Problem requirements: In the entries below, change "NICHT ÜBERSEHEN" to "JETZT ENTDECKEN" wherever it occurs and write all the lines out again with nothing else altered. Omit the pictures from your answer.

Extracted material:
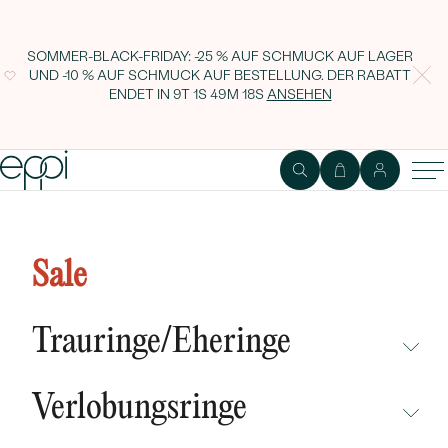
SOMMER-BLACK-FRIDAY: -25 % AUF SCHMUCK AUF LAGER
UND -10 % AUF SCHMUCK AUF BESTELLUNG. DER RABATT
ENDET IN
9T 1S 49M 17S
ANSEHEN
Verlobungsring mit Herz und
Moissanit Lenal
Sale
Trauringe/Eheringe
NICHT ÜBERSEHEN
Verlobungsringe
NEUHEITEN
NICHT ÜBERSEHEN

Solution to this problem:
SOMMER-BLACK-FRIDAY: -25 % AUF SCHMUCK AUF LAGER
UND -10 % AUF SCHMUCK AUF BESTELLUNG. DER RABATT
ENDET IN
9T 1S 49M 17S
ANSEHEN
Verlobungsring mit Herz und
Moissanit Lenal
Sale
Trauringe/Eheringe
JETZT ENTDECKEN
Verlobungsringe
NEUHEITEN
JETZT ENTDECKEN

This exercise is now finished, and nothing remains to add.